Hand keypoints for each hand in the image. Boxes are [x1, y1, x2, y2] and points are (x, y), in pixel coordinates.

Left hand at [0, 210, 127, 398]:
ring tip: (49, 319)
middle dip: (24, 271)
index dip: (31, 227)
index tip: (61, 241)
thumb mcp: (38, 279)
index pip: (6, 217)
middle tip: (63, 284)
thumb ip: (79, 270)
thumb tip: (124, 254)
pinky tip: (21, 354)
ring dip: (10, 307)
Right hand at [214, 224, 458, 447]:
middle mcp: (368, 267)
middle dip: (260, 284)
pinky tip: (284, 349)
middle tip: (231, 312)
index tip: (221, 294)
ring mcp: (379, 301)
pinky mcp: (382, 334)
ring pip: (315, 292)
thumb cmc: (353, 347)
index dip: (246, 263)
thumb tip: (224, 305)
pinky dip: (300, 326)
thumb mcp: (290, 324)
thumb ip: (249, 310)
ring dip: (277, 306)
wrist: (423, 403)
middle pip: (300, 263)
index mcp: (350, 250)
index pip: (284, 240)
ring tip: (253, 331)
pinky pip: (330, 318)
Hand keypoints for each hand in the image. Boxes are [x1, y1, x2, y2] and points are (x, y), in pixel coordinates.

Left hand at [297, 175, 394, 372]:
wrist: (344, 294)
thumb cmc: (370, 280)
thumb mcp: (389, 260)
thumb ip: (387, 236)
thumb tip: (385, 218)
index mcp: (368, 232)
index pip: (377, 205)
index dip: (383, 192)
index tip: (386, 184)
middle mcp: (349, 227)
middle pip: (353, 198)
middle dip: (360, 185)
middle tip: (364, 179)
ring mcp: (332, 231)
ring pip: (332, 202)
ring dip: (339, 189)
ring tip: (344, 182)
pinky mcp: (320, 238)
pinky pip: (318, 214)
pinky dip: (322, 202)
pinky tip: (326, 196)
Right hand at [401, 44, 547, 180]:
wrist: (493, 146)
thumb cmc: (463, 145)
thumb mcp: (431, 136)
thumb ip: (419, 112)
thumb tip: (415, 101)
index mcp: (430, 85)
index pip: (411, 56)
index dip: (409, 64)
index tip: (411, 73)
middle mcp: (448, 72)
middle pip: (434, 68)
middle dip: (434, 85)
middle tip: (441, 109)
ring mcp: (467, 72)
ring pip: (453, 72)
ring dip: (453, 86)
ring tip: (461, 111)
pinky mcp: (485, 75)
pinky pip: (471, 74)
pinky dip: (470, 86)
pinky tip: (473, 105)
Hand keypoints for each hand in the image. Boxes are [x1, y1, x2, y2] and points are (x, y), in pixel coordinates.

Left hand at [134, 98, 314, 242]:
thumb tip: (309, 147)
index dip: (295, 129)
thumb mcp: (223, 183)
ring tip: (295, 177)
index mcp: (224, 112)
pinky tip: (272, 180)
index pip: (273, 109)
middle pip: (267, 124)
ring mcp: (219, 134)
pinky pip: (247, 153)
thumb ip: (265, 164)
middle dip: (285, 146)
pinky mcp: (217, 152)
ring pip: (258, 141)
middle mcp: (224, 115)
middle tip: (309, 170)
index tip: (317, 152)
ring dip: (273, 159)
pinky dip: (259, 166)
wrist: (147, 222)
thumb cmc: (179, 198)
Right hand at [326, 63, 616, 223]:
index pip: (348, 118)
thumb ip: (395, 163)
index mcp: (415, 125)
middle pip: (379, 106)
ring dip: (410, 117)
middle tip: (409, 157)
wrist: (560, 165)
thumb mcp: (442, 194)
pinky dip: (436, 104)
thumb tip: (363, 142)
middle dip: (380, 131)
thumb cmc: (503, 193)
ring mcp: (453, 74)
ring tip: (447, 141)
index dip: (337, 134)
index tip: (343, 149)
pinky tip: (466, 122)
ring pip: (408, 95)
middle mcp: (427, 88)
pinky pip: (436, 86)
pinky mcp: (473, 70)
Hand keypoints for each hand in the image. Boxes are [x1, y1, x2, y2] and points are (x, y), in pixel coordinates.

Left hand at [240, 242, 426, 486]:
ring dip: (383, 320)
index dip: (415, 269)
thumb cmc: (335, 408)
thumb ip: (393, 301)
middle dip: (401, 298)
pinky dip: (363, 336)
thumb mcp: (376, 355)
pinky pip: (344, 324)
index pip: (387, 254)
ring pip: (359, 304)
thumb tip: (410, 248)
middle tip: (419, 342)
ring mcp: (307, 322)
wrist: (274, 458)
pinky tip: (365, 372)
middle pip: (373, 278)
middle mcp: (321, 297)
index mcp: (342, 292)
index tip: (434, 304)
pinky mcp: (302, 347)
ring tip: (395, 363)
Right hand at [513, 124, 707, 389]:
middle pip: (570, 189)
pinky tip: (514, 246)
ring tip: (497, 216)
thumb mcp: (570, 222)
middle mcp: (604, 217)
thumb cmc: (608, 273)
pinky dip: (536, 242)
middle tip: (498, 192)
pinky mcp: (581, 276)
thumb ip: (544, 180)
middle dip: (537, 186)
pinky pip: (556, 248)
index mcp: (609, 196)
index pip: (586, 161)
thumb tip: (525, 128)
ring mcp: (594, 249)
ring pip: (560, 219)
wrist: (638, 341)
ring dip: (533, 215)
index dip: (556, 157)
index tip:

⁂

Go through the entries and copy every line with "Right".

Right hand at [214, 224, 458, 447]:
Right hand at [401, 44, 547, 180]:
Right hand at [326, 63, 616, 223]:
Right hand at [513, 124, 707, 389]:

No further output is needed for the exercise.